Exercise objective: Rewrite the Grunewald passage, beginning at the words "Between October 1941" and stopping after "1936 Summer Olympics.", with "AVUS Autobahn" changed to "AVUS motorway".

Text shown:
--------------------
Between October 1941 and February 1945 more than 50,000 Jews were deported by German Nazis to extermination camps from the Grunewald freight railway station and murdered. Memorials from the district of Charlottenburg-Wilmersdorf and the Deutsche Bahn ("Gleis 17") commemorate this spot in Grunewald's history. The area is accessible by the Berlin-Grunewald station.

== Transport ==
Grunewald railway station is served by the S7 line of the Berlin S-Bahn, which connects the locality to Berlin Mitte, Ahrensfelde and Potsdam.

One of Germany's busiest freeways, the AVUS Autobahn, runs through the locality and was used as a marathon and bike path during the 1936 Summer Olympics.
--------------------
Saved data entries:
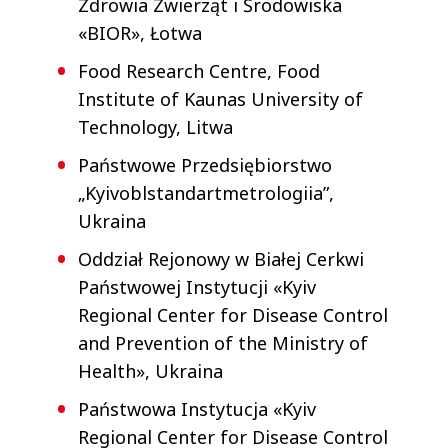
Zdrowia Zwierząt i Środowiska
«BIOR», Łotwa
Food Research Centre, Food
Institute of Kaunas University of
Technology, Litwa
Państwowe Przedsiębiorstwo
„Kyivoblstandartmetrologiia”,
Ukraina
Oddział Rejonowy w Białej Cerkwi
Państwowej Instytucji «Kyiv
Regional Center for Disease Control
and Prevention of the Ministry of
Health», Ukraina
Państwowa Instytucja «Kyiv
Regional Center for Disease Control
--------------------
Solved problem:
Between October 1941 and February 1945 more than 50,000 Jews were deported by German Nazis to extermination camps from the Grunewald freight railway station and murdered. Memorials from the district of Charlottenburg-Wilmersdorf and the Deutsche Bahn ("Gleis 17") commemorate this spot in Grunewald's history. The area is accessible by the Berlin-Grunewald station.

== Transport ==
Grunewald railway station is served by the S7 line of the Berlin S-Bahn, which connects the locality to Berlin Mitte, Ahrensfelde and Potsdam.

One of Germany's busiest freeways, the AVUS motorway, runs through the locality and was used as a marathon and bike path during the 1936 Summer Olympics.